Encerrada entre el anfiteatro de, montañas que la circuye, dista mucho de hallarse en el perfecto estado de conservación que muestran las necrópolis inmediatas, y se comprende que así sea, ya que están abiertas éstas en la peña y es aquélla obra de fabrica.
Sus principales ruinas pertenecen a templos convertidos sin duda en iglesias llegada que fue la época cristiana; a un foro, a dos puentes, a un arco triunfal, a un grandioso edificio llamado por los naturales Kars-Faraun (castillo de Faraón), y a gran número de casas de las que restan los paredones.
Al sudoeste se encuentra dominada la ciudad por alto cerro, en cuya cumbre se levantaría seguramente la acrópolis, y las enormes y tajadas rocas que por el este la limitan ofrecen a la admiración del viajero soberbios monumentos funerarios que por sí solos bastarían a acreditar el esplendor y opulencia de la antiquísima ciudad. Todos han sido profanados y sin duda esparcidas al viento las cenizas que guardaban; pero los sepulcros, en su conjunto y en sus principales adornos, permanecen casi intactos, con sus columnas dóricas, jónicas o corintias y con sus esculpidas cornisas y dinteles.
A unos tres cuartos de hora al noroeste de Petra, después de ascender con trabajo por muchos escalones labrados en la peña, se llega a una vasta meseta artificial en la que se alza un templo que lleva por nombre Ed-Deir (el convento). Consagrado en su origen al culto gentílico, fue iglesia en la época cristiana.
Su fachada se asemeja a la del Khazneh-Faraun, pero todo él es de proporciones más grandiosas e imponentes. En la cima de inmediata colina otra explanada, a la cual se llega también por medio de escalones, sostiene otro templo, del que quedan todavía columnas y un magnífica hornacina en la pared de una sala. Desde allí, dominándola desde una altura de cuatrocientos metros, abraza, la mirada todo el perímetro de la ciudad, que en el fondo del valle aparece como silenciosa y aletargada en sus ruinas cuando en otros tiempos hubo de mostrarse tan llena de vida, de ruido y movimiento.
Desiertos están sus templos; no resuena ya en su teatro la voz de los actores ni la gritería del público, y hasta sus sepulcros se ven vacíos y profanados. ¿Qué ha sido de aquellos altivos y opulentos nabateos que sólo por Roma pudieron ser subyugados? pregunta al llegar aquí, poseído de pavoroso asombro, el viajero Guerin.

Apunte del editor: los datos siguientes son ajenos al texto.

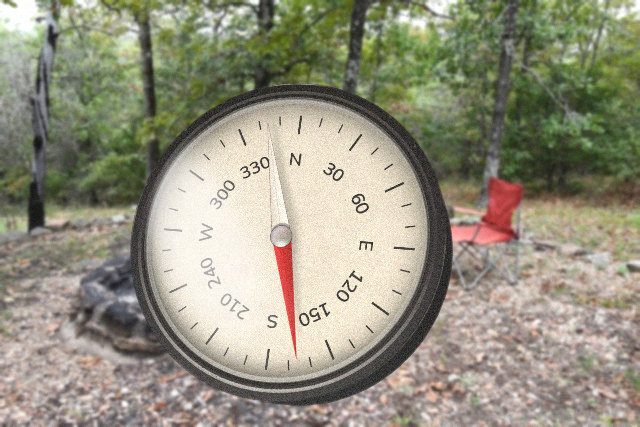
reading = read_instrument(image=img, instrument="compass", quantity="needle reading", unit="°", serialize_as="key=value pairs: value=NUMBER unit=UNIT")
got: value=165 unit=°
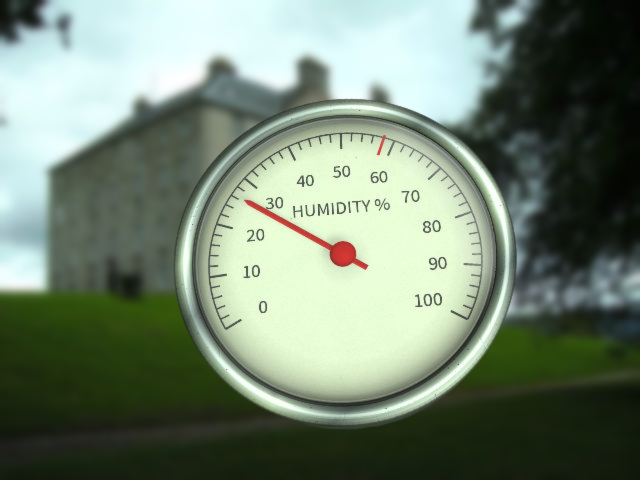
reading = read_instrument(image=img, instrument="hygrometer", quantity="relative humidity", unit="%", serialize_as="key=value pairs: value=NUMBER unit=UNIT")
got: value=26 unit=%
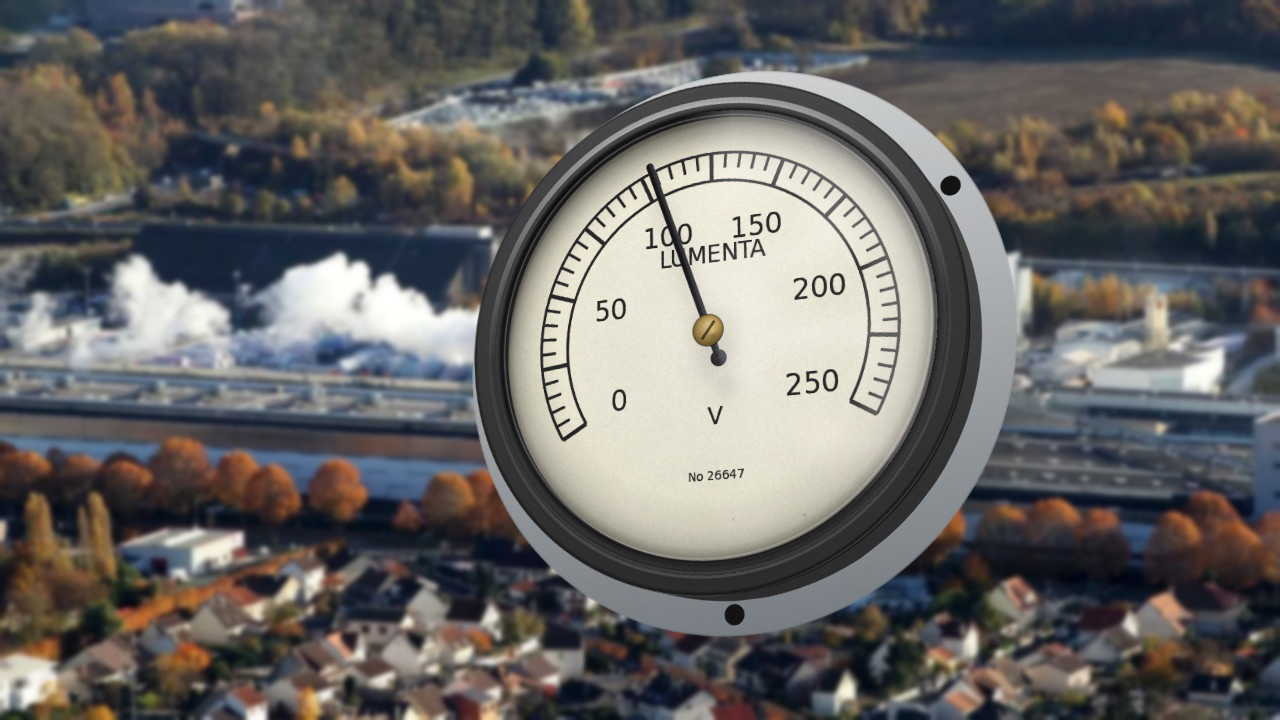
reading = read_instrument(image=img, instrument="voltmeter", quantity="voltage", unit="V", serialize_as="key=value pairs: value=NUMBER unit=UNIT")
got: value=105 unit=V
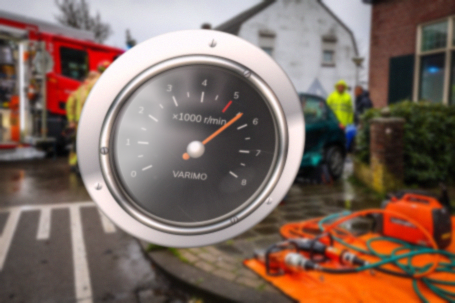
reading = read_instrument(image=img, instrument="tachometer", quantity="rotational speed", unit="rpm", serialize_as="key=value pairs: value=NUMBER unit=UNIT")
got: value=5500 unit=rpm
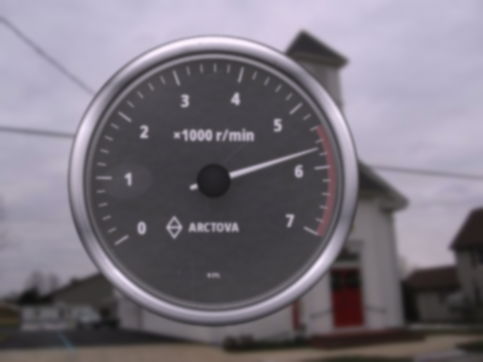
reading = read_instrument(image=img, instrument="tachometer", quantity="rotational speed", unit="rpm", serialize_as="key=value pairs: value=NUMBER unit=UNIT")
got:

Por el comercio enriquecidos, dice, hicieron de su capital el asilo de su independencia y quisieron que fuese una de las más bellas ciudades del mundo. Al mirar los soberbios sepulcros que para sí labraron en las rocas a alturas de muy difícil acceso, se podría pensar que por lo menos gozarían tranquilos la posesión de la tumba; mas no ha sido así. Los sectarios de Mahoma que llegaron a aquel lugar, los Lyatheneh, tribu codiciosa y feroz que no ha dejado sin remover una de aquellas cuevas con la esperanza de descubrir en ellas ocultos tesoros. ¡Y cosa singular y digna de ser observada! A la vista de los espléndidos mausoleos que no han podido guardar los restos de sus cadáveres, el monte Hor, allá en lontananza, conserva intacto en una de sus cumbres el Oaly de Neby-Haraun; el hermano de Moisés ha sido respetado en su sepultura cuando las mortales cenizas de todo un pueblo no han podido librarse de los ultrajes y la profanación.